Deprem gerçeğinin artık göz ardı edilmemesi gerektiğini vurgulayan Nasır, “Kentlerin dönüştürülmesi belediyelerin sorumluluğunda. Uzun yıllardır ifade etmeye çalıştık. Hareket yok. Deprem gerçeği var. Özel sektörün dinamikleri de harekete geçemiyor çünkü paydaşlar ve bileşenler dinamiklerin içerisinde. Yerel yönetimler, hükümet, vatandaşlar ve özel sektör bir arada hareket etmeli ki İzmir’in yapı stoğu değişsin. Bütüncül planlar yapılmalı. Bu planlamalara hükümet gelip, İzmir’in kendi planlamalarına müdahil olamaz” dedi. Ayrıca inşaat sektörüne yönelik yaşanan durgunluğun, hammadde fiyatlarının artışından kaynaklı olduğunu belirten Nasır, “Bu arada ülkemizdeki ekonomik saldırılar ve devamındaki oluşlar; deprem, pandemi ardından hem global anlamda oluşan hem ülkemizde yaşanan fiyat yükselişleri sektörü olumsuz etkilemeye başladı. En basiti örneğin yumurta dahi bir anda 8 kat pahalıya satılmaya başlanan bir durumda. İnşaat demiri 3 bin 800 lira iken 1 yıl içerisinde 14 bin liraya çıktı. Bunun yanında öyle bir algı oluştu ki piyasalarda malzeme bulunmuyormuş gibi.
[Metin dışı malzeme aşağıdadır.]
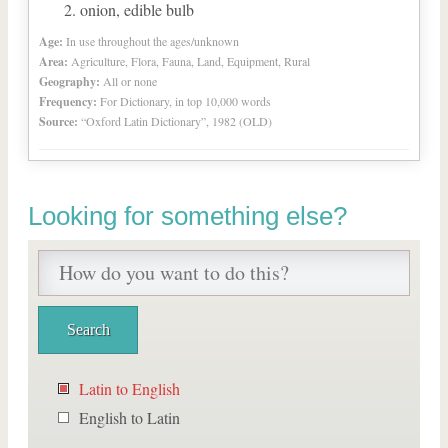
onion, edible bulb
Age:
In use throughout the ages/unknown
Area:
Agriculture, Flora, Fauna, Land, Equipment, Rural
Geography:
All or none
Frequency:
For Dictionary, in top 10,000 words
Source:
“Oxford Latin Dictionary”, 1982 (OLD)
Looking for something else?
Latin to English
English to Latin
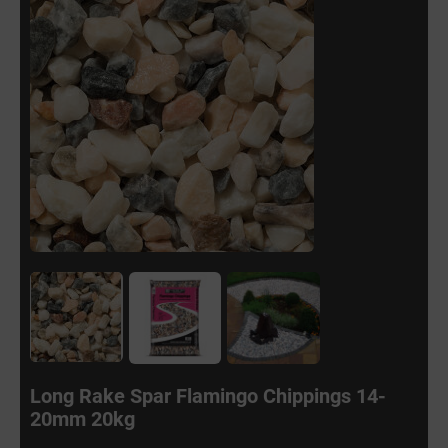
Long Rake Spar Flamingo Chippings 14-
20mm 20kg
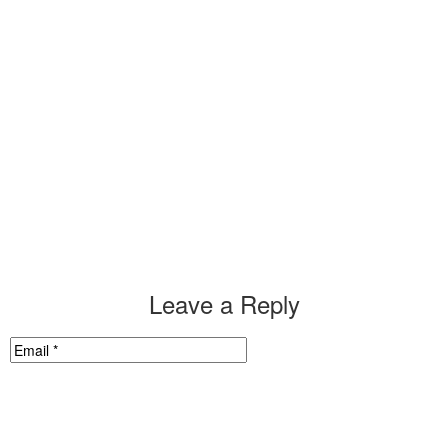
Leave a Reply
Fırsatçılar var. Tüm bu durum sektörü elbette etkiledi. Çimento, beton 70 liraydı şimdi 600 liralara dayandı. Çimentonun da dolarla alakası yok. Etkilenen enerjinin yansıdığı oranda değil. Demirde de keza aynı durum var. Pandemiden dolayı dünyada en fazla hurdanın geldiği ülke biz olduk. Gemi sökümde rekorlar kırıldı. Bunlar tüm sektörü eksiye sürükledi. İnşaatçıların projeksiyon yapmasını engelledi. Nerede duracağını bilememesinden kaynaklı olumsuzluklar bütün bu olumsuz davranışlar inşaat sektörünü etkilemeye başladı. Dış ticarette artışımız, global pandemi krizinde artışımız, bu yapay ve iç ve dış mihrakların ülke üzerindeki emellerine dahil olmak üzere sonuç alamayacaklar. İhracat ve ithalatta gelinen durum ile birlikte, Mayıs ayında ülkede tüm taşların yerine oturacağını, ekonomik olarak büyük bir ivme kazanarak büyüyeceğini düşünüyorum. Bütün üreticilere, iş dünyasına söylemek isterim ki; savaş cephede değildir, buda ekonomik bir savaştır. Yurtseverlik sadece cephede değil. Ekonomide savaşta da herkesin yurt sever gibi davranmaları gerekir. İstismarcılara ödün verilmemesi gerekir” diye konuştu.